Por Luis Felipe Dalmedico Silveira, Victória Garcia Nunes Rosa, Larissa Kainy de Oliveira
A compra de imóvel na planta costuma partir de uma premissa simples: o adquirente celebra o compromisso particular de compra e venda, paga o preço ajustado e, ao final, celebra a escritura definitiva de compra e venda ou instrumento com força de escritura para registrar a propriedade em seu nome. Na prática, porém, essa dinâmica torna-se mais complexa quando a matrícula da unidade adquirida contém gravame em favor da instituição financeira que financiou a obra. Nesses casos, a quitação do preço perante a construtora não significa, automaticamente, que o imóvel esteja livre para transferência.
Essa foi a controvérsia analisada recentemente pela Quarta Turma do Superior Tribunal de Justiça no REsp 1.483.058/DF. No caso, a compradora havia quitado integralmente o apartamento adquirido da construtora, mas não conseguiu transferir o imóvel para o seu nome porque havia alienação fiduciária registrada na matrícula em favor da instituição financeira. Esse gravame decorria de um contrato firmado entre a construtora e o banco para viabilizar a construção do empreendimento.
Em primeiro e segundo grau, a solução havia sido favorável à compradora. A Justiça determinou a baixa do gravame, aplicando, por analogia, a Súmula 308 do STJ. Essa súmula prevê que a hipoteca firmada entre construtora e agente financeiro não tem eficácia contra o adquirente do imóvel. O objetivo era proteger o comprador de boa-fé que pagou o preço e não participou da relação financeira entre a construtora e o banco.
O STJ, no entanto, reformou essa decisão. Para a Quarta Turma, a Súmula 308 se aplica apenas às hipóteses de hipoteca, não podendo ser estendida, de forma automática, aos casos de alienação fiduciária. Isso porque, na hipoteca, o imóvel permanece em nome do devedor, embora sirva como garantia da dívida. Na alienação fiduciária, a estrutura é diferente: a propriedade fiduciária fica com o credor até a quitação da obrigação garantida.
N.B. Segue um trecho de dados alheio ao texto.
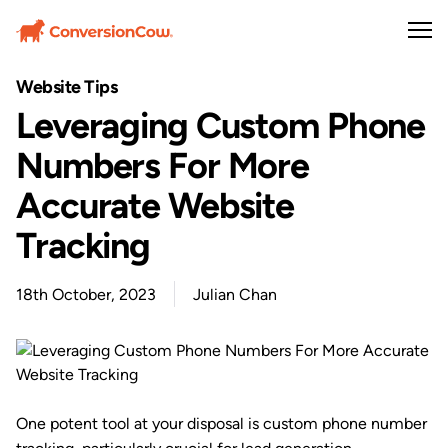
Website Tips
Leveraging Custom Phone
Numbers For More
Accurate Website
Tracking
18th October, 2023
Julian Chan
One potent tool at your disposal is custom phone number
Em termos práticos, o banco não é apenas titular de uma garantia comum; ele detém uma posição jurídica capaz de impedir a transferência do imóvel sem a sua anuência ou sem a baixa do gravame.
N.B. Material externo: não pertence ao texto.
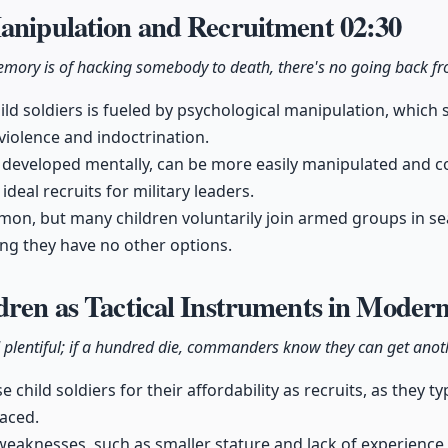
Manipulation and Recruitment
02:30
memory is of hacking somebody to death, there's no going back fr
ild soldiers is fueled by psychological manipulation, which
iolence and indoctrination.
y developed mentally, can be more easily manipulated and c
deal recruits for military leaders.
n, but many children voluntarily join armed groups in sear
ing they have no other options.
dren as Tactical Instruments in Mode
 plentiful; if a hundred die, commanders know they can get ano
 child soldiers for their affordability as recruits, as they ty
laced.
weaknesses, such as smaller stature and lack of experience,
A decisão também considerou que a alienação fiduciária possui disciplina própria na Lei nº 9.514/1997. Essa lei prevê que a transmissão dos direitos sobre o imóvel dado em garantia depende da anuência do credor fiduciário. Assim, o contrato celebrado apenas entre o comprador e a construtora não pode prejudicar a posição do banco, quando a garantia já está registrada na matrícula do imóvel.
A decisão chama a atenção para um cuidado essencial em operações imobiliárias: pagar o preço à construtora não significa, por si só, a garantia de recebimento do imóvel. Se a unidade estiver vinculada a uma garantia fiduciária, será necessário verificar se o credor fiduciário participará da operação ou concederá a anuência necessária.
O julgamento reforça que a matrícula não é apenas um documento formal da operação imobiliária. É nela que estão refletidos os ônus, garantias e limitações que podem afetar a efetiva transferência da propriedade. Por isso, em operações envolvendo imóveis na planta, a análise registral e a forma de liberação de eventuais gravames devem estar no centro da negociação, e não apenas como uma providência posterior à quitação do preço.